Stored data entries
________
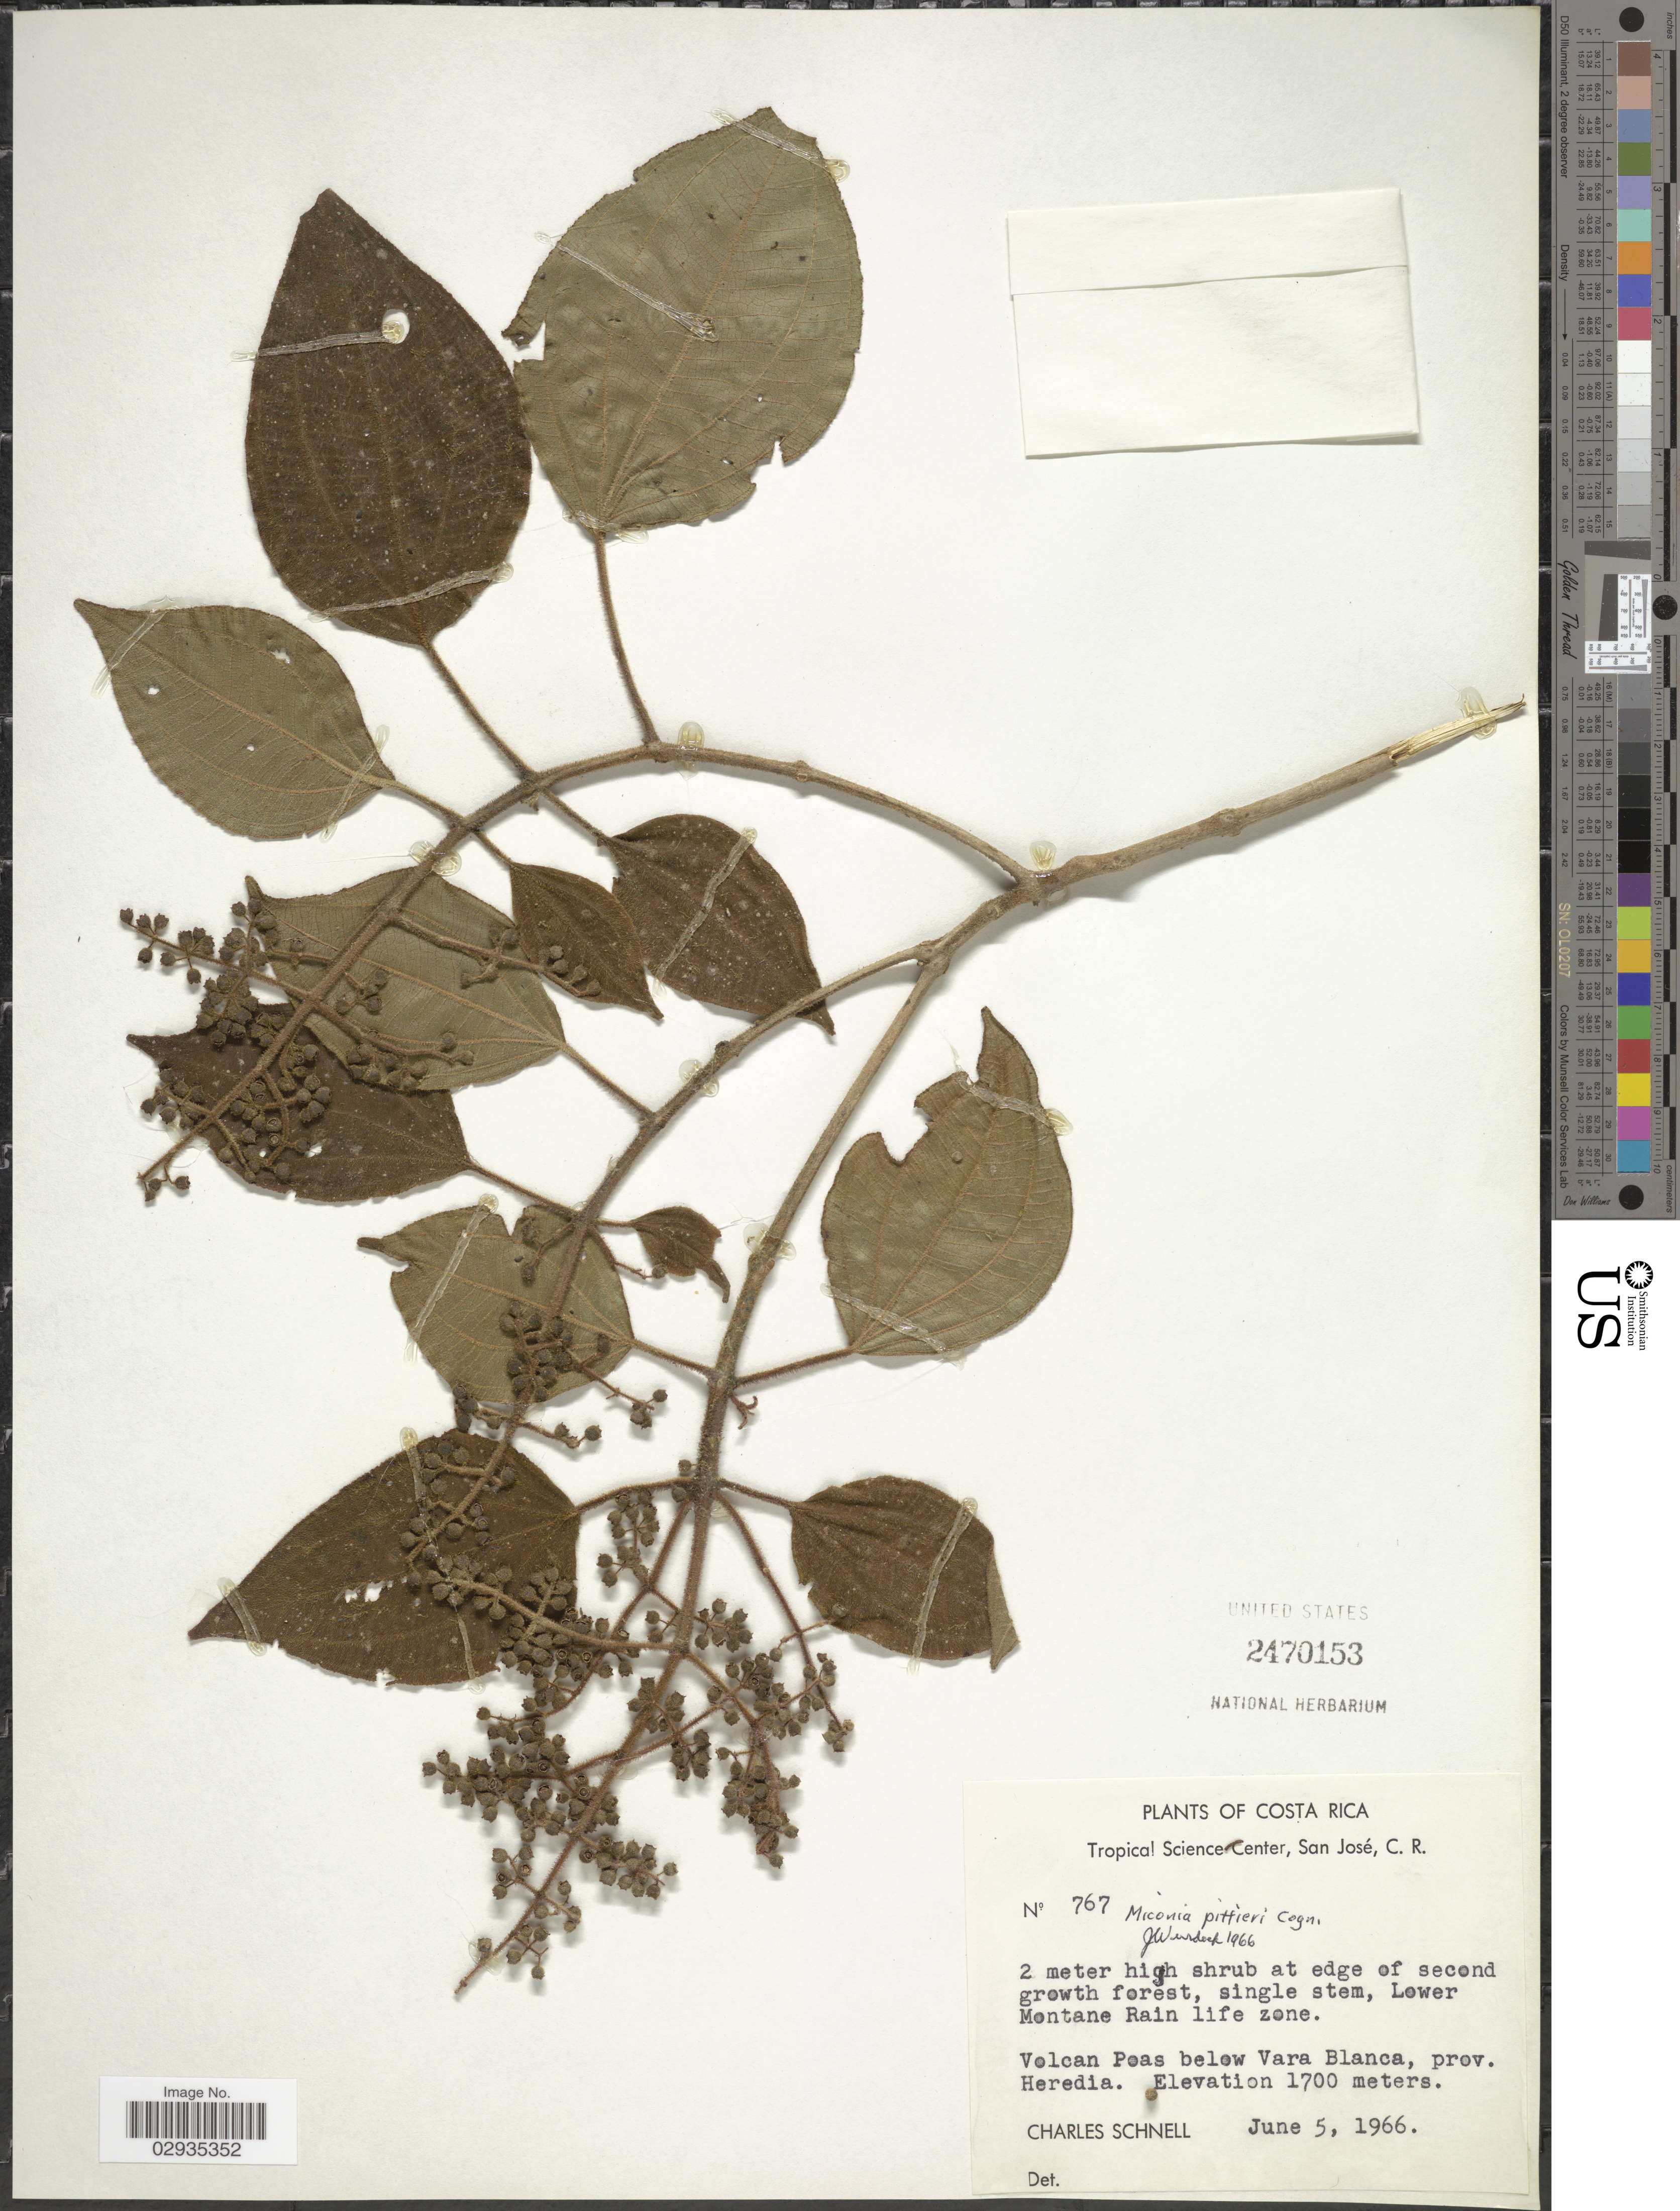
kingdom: Plantae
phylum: Tracheophyta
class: Magnoliopsida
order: Myrtales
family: Melastomataceae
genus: Miconia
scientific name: Miconia pittieri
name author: Cogn. in A. DC.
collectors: C. Schnell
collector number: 767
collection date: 1966-06-05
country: Costa Rica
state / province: Heredia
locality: Volcan Poas below Vara Blanca.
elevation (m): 1700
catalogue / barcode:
________
Rewrite the lines above as a numbered list with no blank lines, and leave the pictures out.

1. kingdom: Plantae
2. phylum: Tracheophyta
3. class: Magnoliopsida
4. order: Myrtales
5. family: Melastomataceae
6. genus: Miconia
7. scientific name: Miconia pittieri
8. name author: Cogn. in A. DC.
9. collectors: C. Schnell
10. collector number: 767
11. collection date: 1966-06-05
12. country: Costa Rica
13. state / province: Heredia
14. locality: Volcan Poas below Vara Blanca.
15. elevation (m): 1700
16. catalogue / barcode:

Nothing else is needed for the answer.